Data:
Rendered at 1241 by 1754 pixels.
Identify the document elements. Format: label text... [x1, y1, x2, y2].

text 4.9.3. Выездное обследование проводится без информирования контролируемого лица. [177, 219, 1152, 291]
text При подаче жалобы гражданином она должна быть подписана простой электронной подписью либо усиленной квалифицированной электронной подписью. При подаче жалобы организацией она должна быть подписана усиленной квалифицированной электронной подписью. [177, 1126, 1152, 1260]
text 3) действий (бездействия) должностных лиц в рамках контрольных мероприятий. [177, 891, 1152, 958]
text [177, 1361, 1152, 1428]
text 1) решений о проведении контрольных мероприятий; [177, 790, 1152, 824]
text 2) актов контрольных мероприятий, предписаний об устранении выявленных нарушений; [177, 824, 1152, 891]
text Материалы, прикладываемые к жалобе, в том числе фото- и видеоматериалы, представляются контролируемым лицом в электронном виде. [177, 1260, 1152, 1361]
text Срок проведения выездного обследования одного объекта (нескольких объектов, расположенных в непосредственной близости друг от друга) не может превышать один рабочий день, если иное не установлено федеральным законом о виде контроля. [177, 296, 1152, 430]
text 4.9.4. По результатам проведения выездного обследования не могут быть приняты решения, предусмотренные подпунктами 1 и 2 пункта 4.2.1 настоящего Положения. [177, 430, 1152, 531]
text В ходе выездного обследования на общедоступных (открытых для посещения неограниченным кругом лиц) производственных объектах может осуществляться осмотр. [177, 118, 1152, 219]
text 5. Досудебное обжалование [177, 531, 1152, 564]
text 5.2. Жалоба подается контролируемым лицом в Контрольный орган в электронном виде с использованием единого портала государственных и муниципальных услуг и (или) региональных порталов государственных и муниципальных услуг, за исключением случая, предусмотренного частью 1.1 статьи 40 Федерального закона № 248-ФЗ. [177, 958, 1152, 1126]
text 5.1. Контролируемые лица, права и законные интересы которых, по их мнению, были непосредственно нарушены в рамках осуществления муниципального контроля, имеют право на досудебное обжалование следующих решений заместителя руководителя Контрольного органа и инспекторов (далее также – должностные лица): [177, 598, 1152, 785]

Required action:
The entries are to be retyped in full, with no alteration.

Solution below:
Rendered at 1241 by 1754 pixels.
Identify the document elements. Format: label text... [x1, y1, x2, y2].

text 4.9.3. Выездное обследование проводится без информирования контролируемого лица. [177, 219, 1152, 291]
text При подаче жалобы гражданином она должна быть подписана простой электронной подписью либо усиленной квалифицированной электронной подписью. При подаче жалобы организацией она должна быть подписана усиленной квалифицированной электронной подписью. [177, 1126, 1152, 1260]
text 3) действий (бездействия) должностных лиц в рамках контрольных мероприятий. [177, 891, 1152, 958]
text [177, 1361, 1152, 1428]
text 1) решений о проведении контрольных мероприятий; [177, 790, 1152, 824]
text 2) актов контрольных мероприятий, предписаний об устранении выявленных нарушений; [177, 824, 1152, 891]
text Материалы, прикладываемые к жалобе, в том числе фото- и видеоматериалы, представляются контролируемым лицом в электронном виде. [177, 1260, 1152, 1361]
text Срок проведения выездного обследования одного объекта (нескольких объектов, расположенных в непосредственной близости друг от друга) не может превышать один рабочий день, если иное не установлено федеральным законом о виде контроля. [177, 296, 1152, 430]
text 4.9.4. По результатам проведения выездного обследования не могут быть приняты решения, предусмотренные подпунктами 1 и 2 пункта 4.2.1 настоящего Положения. [177, 430, 1152, 531]
text В ходе выездного обследования на общедоступных (открытых для посещения неограниченным кругом лиц) производственных объектах может осуществляться осмотр. [177, 118, 1152, 219]
text 5. Досудебное обжалование [177, 531, 1152, 564]
text 5.2. Жалоба подается контролируемым лицом в Контрольный орган в электронном виде с использованием единого портала государственных и муниципальных услуг и (или) региональных порталов государственных и муниципальных услуг, за исключением случая, предусмотренного частью 1.1 статьи 40 Федерального закона № 248-ФЗ. [177, 958, 1152, 1126]
text 5.1. Контролируемые лица, права и законные интересы которых, по их мнению, были непосредственно нарушены в рамках осуществления муниципального контроля, имеют право на досудебное обжалование следующих решений заместителя руководителя Контрольного органа и инспекторов (далее также – должностные лица): [177, 598, 1152, 785]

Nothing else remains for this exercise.